Stocks discussed on the in-depth session of Jim Cramer's Mad Money TV Program, Monday October 4.
On a down day like Monday, stocks that go up usually have catalysts driving them. F5 (FFIV) was up on talk of a takeover, and Morgan Stanley put a "buy" rating on Ford (F); both stocks rose (Cramer mentioned that he recommends buying Ford's Preferred Shares (F.PS) which offer a 7% yield.) However, Wal-Mart (WMT) which has been stagnant and usually declines on down days rallied on Monday. Cramer cited seven reasons for this action:
1. Wal-Mart bought Massmart, the third largest retailer in Africa for $4 billion. Wal-Mart has been the "essence of saturation" in the U.S. and badly needs to extend its reach overseas.
2. WMT's multiple is now 2 points lower than its historic level.
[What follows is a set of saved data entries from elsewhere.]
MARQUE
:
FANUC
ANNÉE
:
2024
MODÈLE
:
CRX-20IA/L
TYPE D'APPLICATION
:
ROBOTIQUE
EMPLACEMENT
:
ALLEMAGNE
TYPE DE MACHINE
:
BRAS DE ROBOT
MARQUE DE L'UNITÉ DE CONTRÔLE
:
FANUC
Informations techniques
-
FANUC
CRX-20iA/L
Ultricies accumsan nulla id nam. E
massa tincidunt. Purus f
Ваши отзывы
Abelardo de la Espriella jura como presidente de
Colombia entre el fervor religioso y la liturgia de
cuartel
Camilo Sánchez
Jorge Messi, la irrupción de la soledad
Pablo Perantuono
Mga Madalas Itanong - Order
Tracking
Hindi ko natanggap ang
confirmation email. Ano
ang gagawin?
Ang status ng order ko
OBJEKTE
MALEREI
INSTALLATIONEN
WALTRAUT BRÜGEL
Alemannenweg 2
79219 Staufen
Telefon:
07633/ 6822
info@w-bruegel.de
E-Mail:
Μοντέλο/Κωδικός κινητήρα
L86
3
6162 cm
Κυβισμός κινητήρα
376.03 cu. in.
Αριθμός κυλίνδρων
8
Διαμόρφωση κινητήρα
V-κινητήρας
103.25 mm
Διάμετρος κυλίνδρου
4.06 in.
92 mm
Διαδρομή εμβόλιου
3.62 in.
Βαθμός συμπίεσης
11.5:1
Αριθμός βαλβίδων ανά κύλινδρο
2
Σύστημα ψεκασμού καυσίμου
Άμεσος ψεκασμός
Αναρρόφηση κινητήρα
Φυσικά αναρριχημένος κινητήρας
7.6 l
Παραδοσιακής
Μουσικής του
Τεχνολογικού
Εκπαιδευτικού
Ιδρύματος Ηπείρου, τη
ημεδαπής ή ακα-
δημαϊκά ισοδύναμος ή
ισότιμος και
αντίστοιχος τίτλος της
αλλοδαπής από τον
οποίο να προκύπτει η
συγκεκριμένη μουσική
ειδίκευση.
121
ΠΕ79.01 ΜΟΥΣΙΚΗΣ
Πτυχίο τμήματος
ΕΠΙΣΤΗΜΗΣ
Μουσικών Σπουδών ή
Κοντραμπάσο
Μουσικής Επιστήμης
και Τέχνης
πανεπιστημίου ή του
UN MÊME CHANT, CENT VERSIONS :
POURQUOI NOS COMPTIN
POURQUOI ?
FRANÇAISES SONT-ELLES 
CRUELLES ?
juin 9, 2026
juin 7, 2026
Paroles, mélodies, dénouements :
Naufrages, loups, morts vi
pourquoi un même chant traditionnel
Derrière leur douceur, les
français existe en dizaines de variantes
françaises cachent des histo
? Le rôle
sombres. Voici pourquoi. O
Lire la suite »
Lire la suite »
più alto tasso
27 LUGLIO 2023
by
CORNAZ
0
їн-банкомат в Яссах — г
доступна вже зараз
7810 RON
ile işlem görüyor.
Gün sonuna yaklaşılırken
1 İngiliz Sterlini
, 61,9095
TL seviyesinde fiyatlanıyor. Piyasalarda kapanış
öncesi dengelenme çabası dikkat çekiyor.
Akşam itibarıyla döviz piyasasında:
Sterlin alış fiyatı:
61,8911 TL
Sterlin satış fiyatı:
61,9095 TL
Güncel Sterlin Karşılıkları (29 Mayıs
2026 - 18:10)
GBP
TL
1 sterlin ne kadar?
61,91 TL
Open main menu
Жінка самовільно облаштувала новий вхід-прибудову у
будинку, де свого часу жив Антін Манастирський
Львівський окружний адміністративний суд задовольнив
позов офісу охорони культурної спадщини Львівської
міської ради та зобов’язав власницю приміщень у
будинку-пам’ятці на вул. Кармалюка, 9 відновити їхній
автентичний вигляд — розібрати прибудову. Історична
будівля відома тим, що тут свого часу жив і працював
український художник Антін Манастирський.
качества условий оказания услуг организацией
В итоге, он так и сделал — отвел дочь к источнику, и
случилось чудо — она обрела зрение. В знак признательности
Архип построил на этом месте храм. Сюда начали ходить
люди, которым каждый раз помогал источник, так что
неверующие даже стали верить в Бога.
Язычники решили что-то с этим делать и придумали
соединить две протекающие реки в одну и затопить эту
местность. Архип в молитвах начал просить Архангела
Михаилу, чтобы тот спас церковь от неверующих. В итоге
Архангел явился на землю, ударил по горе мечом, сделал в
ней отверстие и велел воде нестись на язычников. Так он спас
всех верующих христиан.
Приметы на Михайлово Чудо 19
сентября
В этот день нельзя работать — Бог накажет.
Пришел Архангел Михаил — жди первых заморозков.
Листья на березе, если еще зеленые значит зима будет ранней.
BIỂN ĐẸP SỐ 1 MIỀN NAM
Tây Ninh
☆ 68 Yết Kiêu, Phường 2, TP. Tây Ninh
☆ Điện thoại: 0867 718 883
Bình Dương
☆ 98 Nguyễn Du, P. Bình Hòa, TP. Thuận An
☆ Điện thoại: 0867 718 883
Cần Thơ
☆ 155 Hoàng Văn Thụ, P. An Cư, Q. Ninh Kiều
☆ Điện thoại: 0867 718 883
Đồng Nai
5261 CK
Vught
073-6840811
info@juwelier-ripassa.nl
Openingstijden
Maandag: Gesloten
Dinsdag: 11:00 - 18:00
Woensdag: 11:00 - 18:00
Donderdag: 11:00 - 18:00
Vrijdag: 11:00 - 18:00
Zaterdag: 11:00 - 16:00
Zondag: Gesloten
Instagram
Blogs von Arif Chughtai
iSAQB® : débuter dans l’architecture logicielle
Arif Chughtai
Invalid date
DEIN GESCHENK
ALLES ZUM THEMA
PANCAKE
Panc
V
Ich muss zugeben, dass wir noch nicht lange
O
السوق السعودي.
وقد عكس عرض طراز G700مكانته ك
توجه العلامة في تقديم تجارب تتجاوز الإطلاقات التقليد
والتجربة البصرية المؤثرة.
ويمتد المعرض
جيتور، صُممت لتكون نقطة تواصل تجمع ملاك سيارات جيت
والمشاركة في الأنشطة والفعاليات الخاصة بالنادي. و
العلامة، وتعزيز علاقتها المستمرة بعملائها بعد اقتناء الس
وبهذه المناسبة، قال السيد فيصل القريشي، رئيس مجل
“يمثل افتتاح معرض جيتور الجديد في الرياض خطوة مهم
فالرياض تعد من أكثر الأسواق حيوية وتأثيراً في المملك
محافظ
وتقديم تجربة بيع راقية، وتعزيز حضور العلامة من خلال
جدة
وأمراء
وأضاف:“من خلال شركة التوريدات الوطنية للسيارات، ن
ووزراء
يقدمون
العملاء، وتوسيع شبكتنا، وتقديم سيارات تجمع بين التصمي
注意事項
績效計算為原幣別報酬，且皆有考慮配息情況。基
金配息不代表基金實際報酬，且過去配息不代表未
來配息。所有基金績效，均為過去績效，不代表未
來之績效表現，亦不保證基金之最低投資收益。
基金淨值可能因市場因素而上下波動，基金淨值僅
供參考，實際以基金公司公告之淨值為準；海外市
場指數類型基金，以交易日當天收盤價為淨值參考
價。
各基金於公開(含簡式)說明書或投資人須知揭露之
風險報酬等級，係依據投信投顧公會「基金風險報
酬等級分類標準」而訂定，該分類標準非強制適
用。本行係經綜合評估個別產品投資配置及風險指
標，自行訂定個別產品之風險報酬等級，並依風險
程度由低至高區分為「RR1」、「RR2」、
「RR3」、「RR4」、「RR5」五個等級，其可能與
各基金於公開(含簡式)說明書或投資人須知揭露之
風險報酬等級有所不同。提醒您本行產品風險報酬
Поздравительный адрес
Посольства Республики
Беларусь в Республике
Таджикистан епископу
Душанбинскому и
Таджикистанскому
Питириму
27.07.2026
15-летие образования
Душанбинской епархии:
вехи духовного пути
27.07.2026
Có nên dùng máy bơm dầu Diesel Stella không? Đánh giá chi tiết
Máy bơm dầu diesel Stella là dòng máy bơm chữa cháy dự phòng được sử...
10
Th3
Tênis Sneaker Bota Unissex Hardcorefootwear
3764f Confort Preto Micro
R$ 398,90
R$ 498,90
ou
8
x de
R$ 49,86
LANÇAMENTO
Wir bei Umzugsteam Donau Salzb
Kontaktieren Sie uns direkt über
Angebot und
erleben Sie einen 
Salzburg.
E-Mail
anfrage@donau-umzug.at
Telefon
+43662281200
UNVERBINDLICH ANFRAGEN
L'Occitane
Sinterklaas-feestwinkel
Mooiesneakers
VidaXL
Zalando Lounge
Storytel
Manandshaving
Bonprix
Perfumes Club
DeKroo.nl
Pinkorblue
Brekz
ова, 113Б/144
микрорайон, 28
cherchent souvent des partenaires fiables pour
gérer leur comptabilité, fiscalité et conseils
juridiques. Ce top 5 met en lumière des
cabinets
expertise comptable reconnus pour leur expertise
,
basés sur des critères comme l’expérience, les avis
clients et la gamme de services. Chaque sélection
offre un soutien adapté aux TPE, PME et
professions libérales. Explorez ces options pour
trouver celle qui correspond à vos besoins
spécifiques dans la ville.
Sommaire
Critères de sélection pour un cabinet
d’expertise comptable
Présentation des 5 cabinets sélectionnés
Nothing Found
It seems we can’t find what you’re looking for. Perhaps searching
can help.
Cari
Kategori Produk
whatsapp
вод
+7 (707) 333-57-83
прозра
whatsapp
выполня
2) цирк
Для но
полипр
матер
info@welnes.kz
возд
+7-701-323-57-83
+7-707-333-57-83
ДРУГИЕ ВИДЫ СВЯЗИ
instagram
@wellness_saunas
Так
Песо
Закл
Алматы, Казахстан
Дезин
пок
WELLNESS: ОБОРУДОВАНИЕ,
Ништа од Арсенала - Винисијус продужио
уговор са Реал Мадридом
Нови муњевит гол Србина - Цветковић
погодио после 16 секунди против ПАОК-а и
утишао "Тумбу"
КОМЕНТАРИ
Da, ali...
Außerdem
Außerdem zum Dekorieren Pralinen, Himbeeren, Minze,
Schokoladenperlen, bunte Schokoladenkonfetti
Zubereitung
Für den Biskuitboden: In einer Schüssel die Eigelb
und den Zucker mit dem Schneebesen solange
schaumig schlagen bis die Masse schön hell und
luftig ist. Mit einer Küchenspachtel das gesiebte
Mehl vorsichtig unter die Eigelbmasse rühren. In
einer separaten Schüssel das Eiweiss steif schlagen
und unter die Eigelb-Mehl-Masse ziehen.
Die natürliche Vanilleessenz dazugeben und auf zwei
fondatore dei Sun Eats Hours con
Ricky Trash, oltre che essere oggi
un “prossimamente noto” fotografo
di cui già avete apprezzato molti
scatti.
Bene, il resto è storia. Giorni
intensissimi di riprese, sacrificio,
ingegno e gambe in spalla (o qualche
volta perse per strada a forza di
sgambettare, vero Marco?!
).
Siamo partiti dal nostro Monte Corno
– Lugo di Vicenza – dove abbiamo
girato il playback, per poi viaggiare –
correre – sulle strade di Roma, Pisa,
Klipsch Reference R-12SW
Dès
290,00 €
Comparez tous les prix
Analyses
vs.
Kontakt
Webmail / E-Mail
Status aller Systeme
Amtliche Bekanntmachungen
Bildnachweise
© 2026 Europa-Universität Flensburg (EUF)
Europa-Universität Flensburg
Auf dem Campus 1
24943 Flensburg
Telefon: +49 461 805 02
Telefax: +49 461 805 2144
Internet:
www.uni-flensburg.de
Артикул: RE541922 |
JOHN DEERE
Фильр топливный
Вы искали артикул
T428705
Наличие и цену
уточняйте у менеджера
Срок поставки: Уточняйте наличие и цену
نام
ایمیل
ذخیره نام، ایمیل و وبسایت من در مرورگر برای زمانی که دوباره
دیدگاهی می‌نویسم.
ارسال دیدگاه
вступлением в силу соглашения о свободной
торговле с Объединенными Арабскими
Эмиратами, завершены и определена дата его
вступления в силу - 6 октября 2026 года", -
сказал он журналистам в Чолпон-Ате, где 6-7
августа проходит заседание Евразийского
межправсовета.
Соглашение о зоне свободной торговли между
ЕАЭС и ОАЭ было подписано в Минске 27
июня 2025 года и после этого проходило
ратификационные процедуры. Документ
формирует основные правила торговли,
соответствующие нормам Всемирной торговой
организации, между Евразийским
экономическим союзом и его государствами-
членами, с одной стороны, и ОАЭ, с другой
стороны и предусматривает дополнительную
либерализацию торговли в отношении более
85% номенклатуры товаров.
With a multiple of 12, the stock is cheaper than many other stocks in the S&P.
3. Comps will be good this year because same store sales for last year were so bad.
4. WMT has a lot to offer shareholders. It still has $10 billion of stock to buy back. While the dividend is a mere 2.3%, Cramer predicts the company will raise the dividend.
5. Wal-Mart is bringing back actionality in the form of special promotions.
6. The company is expanding its selection of new products.
7. Wal-Mart is improving its own brands.
Cramer concluded "Wal-Mart may just be the retailer to own from now until the year's end."
While stocks were up in September, it was hard to find bargains, but there is no doubt that natural gas stocks are cheap. However, this is for good reason; natural gas has dropped to $3.77 and companies are continuing to drill. Up until now, Cramer's sole pick in the natural gas space has been Chesapeake (CHK), but he is adding Devon (DVN) to the list because it is too cheap to pass up. At $64, Devon executed "one of the absolute best timed asset sales in history," since it got rid of its offshore assets right before the BP (NYSE:BP) oil spill. With the $8 billion the company has raised, it has paid down debt and is buying back stocks. While Devon is focused on finding gas in the long-term, while the price of gas is still low, the company is focusing more on oil.
Devon beat estimates by 13 cents and is embarking on a major oil sands projects; This is not one of those inflexible natural gas companies that's made a suicide pact to keep drilling for gas no matter how low the price goes. Devon's smart, Devon's flexible... and I'm thinking that it's a buy down here."
John Richels said the company has always aimed to create a balance between oil and natural gas holdings; currently the company is 60% oil and 40% natural gas. He said most of the company's natural gas is hedged for next year. Richels expressed disappointment that the government hasn't made more of an effort to embrace natural gas as an alternative fuel. Richels also dismissed environmental concerns with drilling natural gas.
iShares MSCI Brazil ETF (NYSEARCA:EWZ)
Usually investors need to choose between growth and dividend, but Cramer says iShares MSCI Brazil ETF (EWZ) is the best of both worlds with a 3.3% yield and fantastic exposure to a rapidly growing economy. While things are starting to look better in America, the results are mixed, whereas Brazil's growth is unmarred by slowdowns. The economy is growing at an annual rate of 4% and its GDP grew by 1.2% from the previous quarter and 8.8% from the previous year.
The growth of Brazil's middle class is like that of America in the 50s and 60s, as demand for consumer goods increases. "This is a country where people want to borrow and banks want to lend." It is hosting the 2014 World Cup and the 2016 Summer Olympics. While Cramer doesn't usually recommend ETFs on Mad Money, EWZ has "so much wheat and so little chaff" that it is worth buying.
Cramer told one viewer that he isn't concerned that mutual funds own 58% of Luluemon (LULU). He thinks Maidenform Brands (MFB) is a good long-term story. While Salesforce.com (CRM) is a great company, Cramer dismissed speculation that Oracle (ORCL) might be a buyer. Cramer predicts Weyerhaeuser's dividend is going to be around 3.5% to 3.8% and would buy.